Ivory Coast Launches Digital Invoicing System to Fight Tax Fraud and Raise Revenue
Wednesday, 23 July 2025 16:42

Ivory Coast has unveiled a new electronic invoicing system aimed at curbing tax evasion and increasing state revenue. Prime Minister Robert Beugré Mambé officially launched the Standardized Electronic Invoice (FNE) on Monday, July 21, 2025, as part of the government’s broader 2024–2028 fiscal reform strategy.

The FNE becomes mandatory starting September 1, with implementation tailored to taxpayers based on their fiscal classification. The reform seeks to boost transparency, lower administrative burdens, facilitate VAT declarations, and enhance business competitiveness.

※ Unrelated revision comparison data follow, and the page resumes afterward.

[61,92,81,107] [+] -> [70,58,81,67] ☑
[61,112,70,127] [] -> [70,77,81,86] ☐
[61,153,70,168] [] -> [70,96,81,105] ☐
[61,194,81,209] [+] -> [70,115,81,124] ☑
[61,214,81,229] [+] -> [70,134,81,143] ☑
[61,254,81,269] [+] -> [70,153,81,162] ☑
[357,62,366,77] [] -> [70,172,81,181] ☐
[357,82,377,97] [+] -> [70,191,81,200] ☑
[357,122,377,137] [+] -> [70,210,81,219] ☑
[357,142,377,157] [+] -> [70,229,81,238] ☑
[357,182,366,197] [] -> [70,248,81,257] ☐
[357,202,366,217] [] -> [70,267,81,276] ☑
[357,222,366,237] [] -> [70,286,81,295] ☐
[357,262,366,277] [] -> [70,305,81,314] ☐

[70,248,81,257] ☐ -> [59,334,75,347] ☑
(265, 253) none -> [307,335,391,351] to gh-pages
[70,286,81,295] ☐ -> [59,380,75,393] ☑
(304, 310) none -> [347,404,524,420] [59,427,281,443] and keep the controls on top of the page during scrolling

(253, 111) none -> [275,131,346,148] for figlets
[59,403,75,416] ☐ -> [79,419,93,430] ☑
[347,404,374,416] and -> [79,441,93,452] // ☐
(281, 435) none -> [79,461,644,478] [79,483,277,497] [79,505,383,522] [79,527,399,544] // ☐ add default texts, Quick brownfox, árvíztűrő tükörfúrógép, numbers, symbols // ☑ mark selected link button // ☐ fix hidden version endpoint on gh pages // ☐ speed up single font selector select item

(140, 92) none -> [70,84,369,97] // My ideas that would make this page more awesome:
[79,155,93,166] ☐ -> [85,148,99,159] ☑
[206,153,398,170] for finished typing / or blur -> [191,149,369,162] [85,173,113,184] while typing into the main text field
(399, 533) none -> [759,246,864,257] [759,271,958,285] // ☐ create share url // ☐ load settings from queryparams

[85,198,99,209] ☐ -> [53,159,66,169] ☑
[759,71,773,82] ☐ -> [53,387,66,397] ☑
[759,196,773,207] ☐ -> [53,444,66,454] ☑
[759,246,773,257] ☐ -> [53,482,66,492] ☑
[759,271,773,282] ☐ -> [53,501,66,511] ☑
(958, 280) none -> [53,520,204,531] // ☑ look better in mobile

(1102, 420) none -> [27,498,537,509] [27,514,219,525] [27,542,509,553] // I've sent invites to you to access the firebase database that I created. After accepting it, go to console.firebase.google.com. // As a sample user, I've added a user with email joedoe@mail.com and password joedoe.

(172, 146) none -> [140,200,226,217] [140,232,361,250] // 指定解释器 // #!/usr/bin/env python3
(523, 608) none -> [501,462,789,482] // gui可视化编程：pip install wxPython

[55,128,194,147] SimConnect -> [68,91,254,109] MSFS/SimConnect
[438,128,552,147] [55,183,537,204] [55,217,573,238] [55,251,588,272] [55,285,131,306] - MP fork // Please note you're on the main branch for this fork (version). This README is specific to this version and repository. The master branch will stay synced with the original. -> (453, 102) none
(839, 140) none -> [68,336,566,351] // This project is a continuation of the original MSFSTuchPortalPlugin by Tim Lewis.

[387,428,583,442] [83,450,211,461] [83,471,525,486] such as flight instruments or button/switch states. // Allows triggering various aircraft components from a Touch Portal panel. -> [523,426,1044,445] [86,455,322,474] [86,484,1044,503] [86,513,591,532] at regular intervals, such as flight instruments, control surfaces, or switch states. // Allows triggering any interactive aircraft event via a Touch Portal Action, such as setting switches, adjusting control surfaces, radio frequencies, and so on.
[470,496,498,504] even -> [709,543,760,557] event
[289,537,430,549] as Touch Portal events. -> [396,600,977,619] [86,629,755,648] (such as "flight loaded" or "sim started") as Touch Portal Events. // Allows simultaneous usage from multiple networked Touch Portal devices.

“The FNE strengthens the ecosystem of tools to fight loss of public revenue while providing a firm response to fraudulent behaviors,” said Prime Minister Mambé, according to an official government release.

He warned that when citizens perceive the tax system as unjust—where some evade payment while others comply fully—it weakens the state's capacity to deliver public services. To address this imbalance, he called for full digitalization of tax processes to ensure fairness and efficiency across the board.

The FNE system represents a cornerstone in the 2024–2028 national strategy, which targets an increase in tax and customs revenues, a broader tax base, and improved debt control. Other measures in the pipeline include reforming corporate taxation, closing the VAT compliance gap, and boosting property tax collection.

Despite these ongoing efforts, Ivory Coast’s tax pressure remains modest. In 2025, it stands at 15.1% of GDP, with a slight increase projected to 15.8% in 2026—still far from the 20% benchmark set by the West African Economic and Monetary Union (WAEMU).

International observers have noted the country’s fiscal progress. In March 2024, Moody’s upgraded Ivory Coast’s credit rating from Ba3 to Ba2, citing improvements in revenue mobilization, external debt management, and budget discipline.

That progress reflects in early 2025 results. According to a government communiqué issued July 2, the state collected CFA3,707 billion (approximately $6.6 billion) in the first quarter—exceeding the target of CFA3,200.7 billion and achieving a performance rate of 115.8%.

Still, the Prime Minister stressed that the reform’s success depends on broad support. He urged private businesses to take ownership of the system and act as “resolute ambassadors” of the initiative. He also called on citizens and the General Directorate of Taxes to back the effort to make it sustainable.